Bittensor proposes to destroy 10% of the TAO token supply in order to stabilize the token price

ChainCatcher reports that the OpenTensor Foundation (OTF) has initiated a proposal vote to destroy 10% of Bittensor's (TAO) supply in order to stabilize the token price, responding to recent vulnerabilities that have led to token losses.

Furthermore, regarding the root cause of the attack, OTF stated that it traced back to version 6.12.2 of PyPi package manager where a malicious package was uploaded compromising user security. This malicious package disguised as a legitimate Bittensor package contained code for stealing unencrypted cold private key details. When users downloaded this package and decrypted their cold private keys, the decrypted bytecode would be sent to a remote server controlled by attackers.

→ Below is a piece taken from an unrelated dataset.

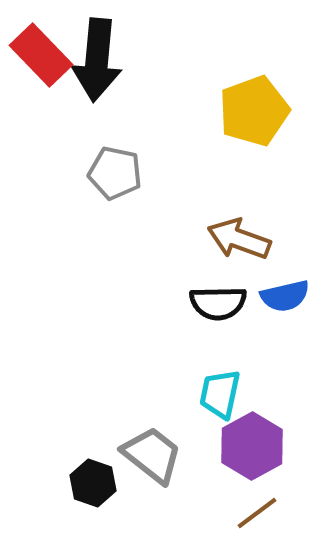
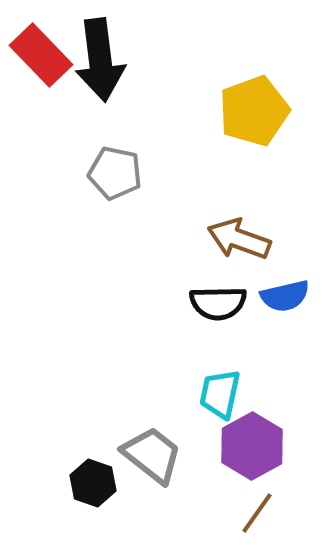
black arrow: moved 3 px right; rotated 12 degrees counterclockwise
brown line: rotated 18 degrees counterclockwise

As for mitigation measures, OTF team has removed the malicious version 6.12.2 from PyPi's library and is meticulously reviewing Subtensor and Bittensor codes on Github ensuring no other attack vectors exist; so far no other vulnerabilities have been found but they will continue thoroughly reviewing and assessing their codebase against all possible attack vectors.

OTF pointed out that this attack did not affect blockchain or Subtensor codes; underlying Bittensor protocol remains intact and secure. Once code review is completed, Opentensor will gradually resume normal operations of Bittensor blockchain allowing transactions flow again.

Previously reported by ChainCatcher about an on-chain wallet attack incident targeting Bittensor: Blockchain detective ZachXBT detected theft from an address starting with 5FbWTr - approximately 32 thousand TAO tokens were stolen worth $8 million.